## To do
The output should be the listing below, limited to the lines from the one with "vfov_deg: 41.7" through the one with "f_number: 2.8", exact and without pictures.

[Source data Boundary: Start]

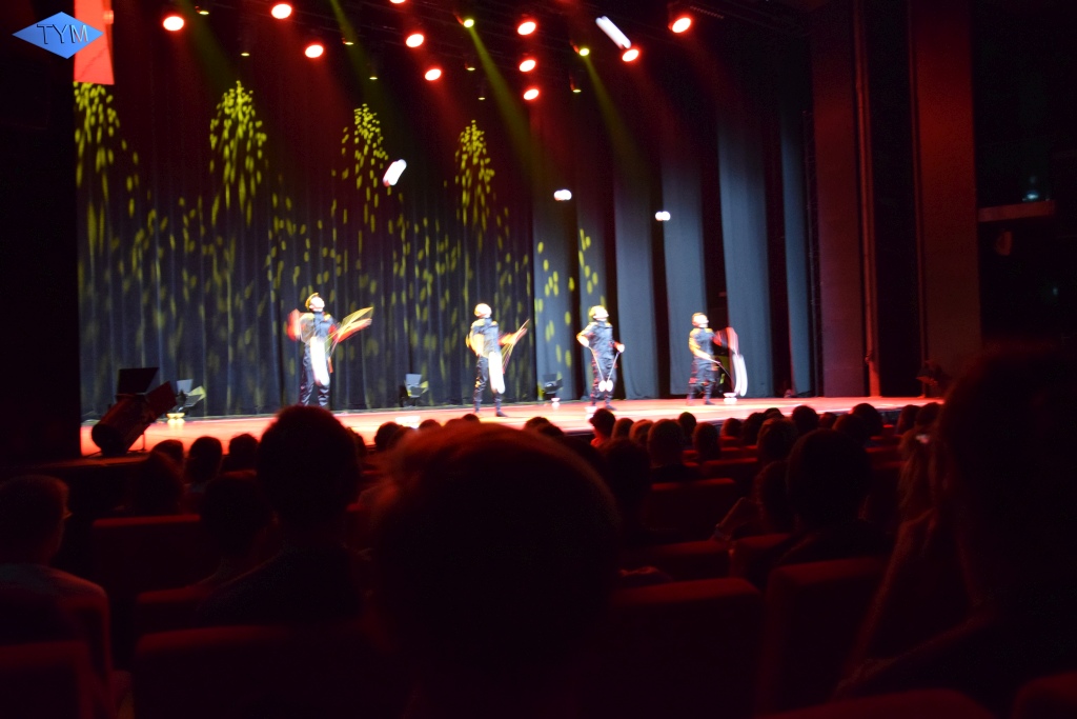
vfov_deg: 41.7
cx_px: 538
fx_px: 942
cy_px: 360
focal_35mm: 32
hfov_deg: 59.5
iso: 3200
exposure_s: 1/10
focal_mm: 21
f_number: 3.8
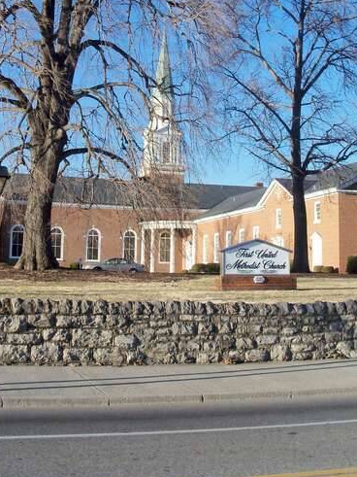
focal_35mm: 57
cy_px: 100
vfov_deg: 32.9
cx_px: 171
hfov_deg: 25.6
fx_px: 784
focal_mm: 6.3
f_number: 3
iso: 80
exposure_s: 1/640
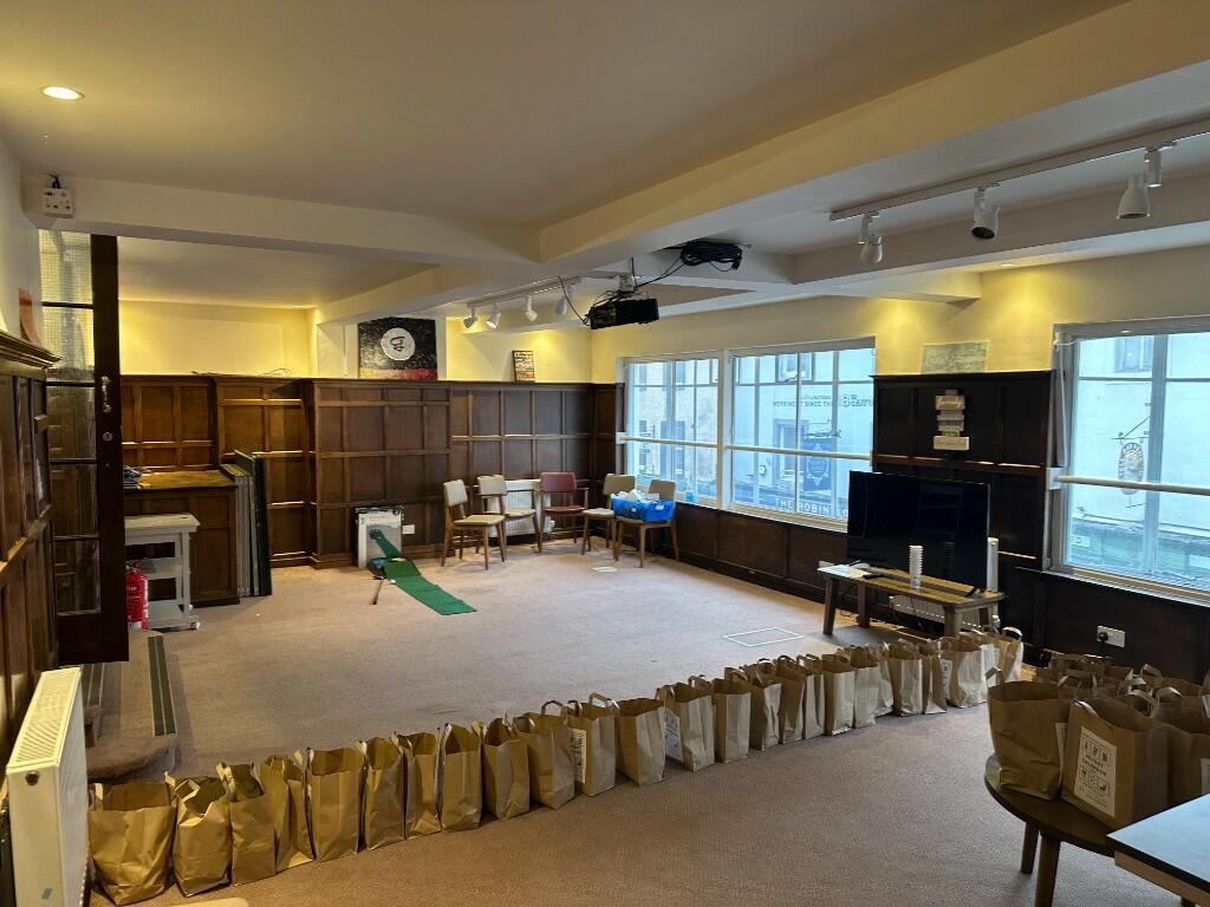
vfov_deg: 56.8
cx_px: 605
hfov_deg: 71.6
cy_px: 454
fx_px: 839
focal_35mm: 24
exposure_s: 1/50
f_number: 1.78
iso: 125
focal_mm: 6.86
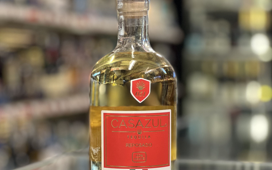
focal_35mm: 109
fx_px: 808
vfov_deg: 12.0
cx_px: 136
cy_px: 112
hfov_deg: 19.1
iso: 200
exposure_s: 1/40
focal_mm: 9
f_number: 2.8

[Source data Boundary: End]
[Source data Boundary: Start]

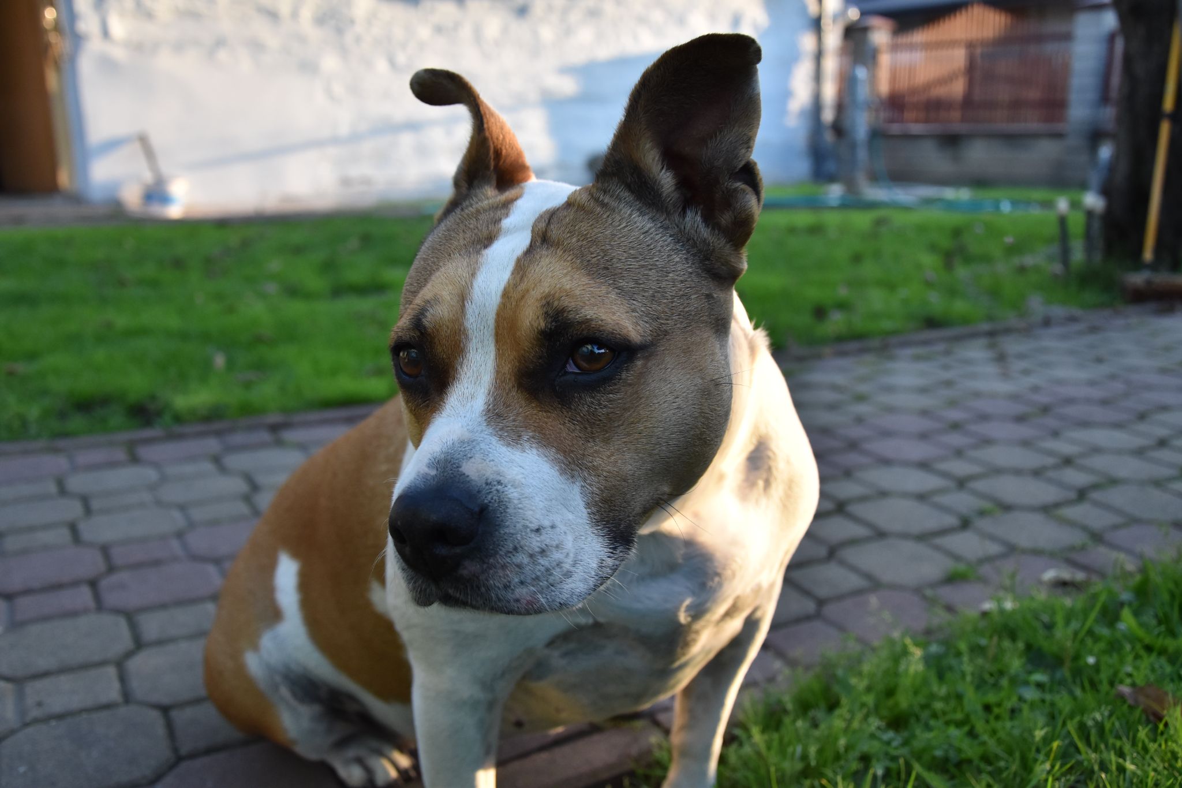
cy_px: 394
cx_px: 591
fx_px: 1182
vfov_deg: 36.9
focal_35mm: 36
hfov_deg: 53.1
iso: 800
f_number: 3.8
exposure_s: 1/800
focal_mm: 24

[Source data Boundary: End]

## Response
vfov_deg: 41.7
cx_px: 538
fx_px: 942
cy_px: 360
focal_35mm: 32
hfov_deg: 59.5
iso: 3200
exposure_s: 1/10
focal_mm: 21
f_number: 3.8
focal_35mm: 57
cy_px: 100
vfov_deg: 32.9
cx_px: 171
hfov_deg: 25.6
fx_px: 784
focal_mm: 6.3
f_number: 3
iso: 80
exposure_s: 1/640
vfov_deg: 56.8
cx_px: 605
hfov_deg: 71.6
cy_px: 454
fx_px: 839
focal_35mm: 24
exposure_s: 1/50
f_number: 1.78
iso: 125
focal_mm: 6.86
focal_35mm: 109
fx_px: 808
vfov_deg: 12.0
cx_px: 136
cy_px: 112
hfov_deg: 19.1
iso: 200
exposure_s: 1/40
focal_mm: 9
f_number: 2.8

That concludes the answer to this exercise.